Radiation therapy has been employed to treat tumorous tissue. In radiation therapy, a high energy beam is applied from an external source towards the patient. The external source, which may be rotating (as in the case for arc therapy), produces a collimated beam of radiation that is directed into the patient to the target site. The dose and placement of the dose must be accurately controlled to ensure that the tumor receives sufficient radiation, and that damage to the surrounding healthy tissue is minimized.

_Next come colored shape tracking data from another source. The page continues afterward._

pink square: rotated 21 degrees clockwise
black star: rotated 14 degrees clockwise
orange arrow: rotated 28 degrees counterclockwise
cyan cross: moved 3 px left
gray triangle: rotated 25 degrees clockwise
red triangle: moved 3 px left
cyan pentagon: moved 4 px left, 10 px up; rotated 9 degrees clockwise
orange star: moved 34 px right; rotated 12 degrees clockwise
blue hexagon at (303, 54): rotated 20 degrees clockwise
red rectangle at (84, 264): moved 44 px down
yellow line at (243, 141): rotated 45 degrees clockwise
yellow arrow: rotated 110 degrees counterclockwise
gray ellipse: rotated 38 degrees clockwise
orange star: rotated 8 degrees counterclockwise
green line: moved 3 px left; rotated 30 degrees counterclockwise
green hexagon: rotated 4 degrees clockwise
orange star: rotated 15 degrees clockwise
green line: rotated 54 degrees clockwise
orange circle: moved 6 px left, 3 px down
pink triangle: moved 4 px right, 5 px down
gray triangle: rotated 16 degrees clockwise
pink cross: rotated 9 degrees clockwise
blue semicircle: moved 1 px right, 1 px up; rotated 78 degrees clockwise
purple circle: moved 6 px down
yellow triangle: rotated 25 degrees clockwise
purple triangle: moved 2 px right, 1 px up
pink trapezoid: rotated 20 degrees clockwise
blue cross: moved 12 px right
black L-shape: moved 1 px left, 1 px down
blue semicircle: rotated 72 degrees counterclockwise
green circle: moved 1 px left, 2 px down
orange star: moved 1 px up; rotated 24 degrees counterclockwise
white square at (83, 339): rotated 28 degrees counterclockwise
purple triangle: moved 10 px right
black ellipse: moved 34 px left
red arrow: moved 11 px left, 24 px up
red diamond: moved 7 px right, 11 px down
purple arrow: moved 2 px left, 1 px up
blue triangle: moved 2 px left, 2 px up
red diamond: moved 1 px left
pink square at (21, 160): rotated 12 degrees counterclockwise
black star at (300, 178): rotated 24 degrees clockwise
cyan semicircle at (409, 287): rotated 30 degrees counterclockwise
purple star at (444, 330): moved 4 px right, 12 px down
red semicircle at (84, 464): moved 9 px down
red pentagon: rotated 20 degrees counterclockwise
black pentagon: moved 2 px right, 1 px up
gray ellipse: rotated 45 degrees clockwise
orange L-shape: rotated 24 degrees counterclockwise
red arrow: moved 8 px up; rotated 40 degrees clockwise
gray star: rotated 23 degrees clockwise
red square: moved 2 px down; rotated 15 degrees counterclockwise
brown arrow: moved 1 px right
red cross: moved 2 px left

Sometimes, before a radiation therapy is performed, the target region of the patient is imaged using a CT system for diagnostic purpose, or for treatment planning. For the case in which the target region moves in a periodic motion (e.g., due to breathing), the CT system may be used to determine volumetric images of the target when the target is at different breathing states, so that the volumetric images may be played back as a video stream. For such purpose, projection images of the target when the target is at different breathing states are acquired, and a breathing monitoring device is used to determine breathing states of the patient as the CT system acquires the projection images. After the imaging session, the projection images are then sorted according to the recorded breathing states of the patient when the corresponding projection images are acquired. The breathing monitoring device is required to track the breathing states accurately. The tracked breathing states cannot be too coarse (e.g., they cannot merely indicate whether the patient is at an inhale state or an exhale state) because otherwise, the resulting video stream would be too coarse for diagnostic and treatment planning purposes.
Also, sometimes during a radiation therapy, the patient may also be undergoing breathing motion. In such cases, it may be desirable to determine positions of a moving target such that a radiation beam may be adjusted accordingly to treat the target. Existing technique for determining a three dimensional position of an object requires simultaneous imaging of a target by two or more imaging systems. In such cases, the 3D position of a target cannot be determined when only one imaging system is available. Also, existing systems that are designed to use two imaging systems simultaneously cannot use images acquired at different times to determine a target position. In addition, existing systems that are designed to use two imaging systems simultaneously require the frame rates of the two imaging systems be the same and that they be synchronized. In such cases, the existing systems cannot determine a position of the target at all times if the two imaging systems have different frame rates, or if the image acquisitions by the two imaging systems are not synchronized.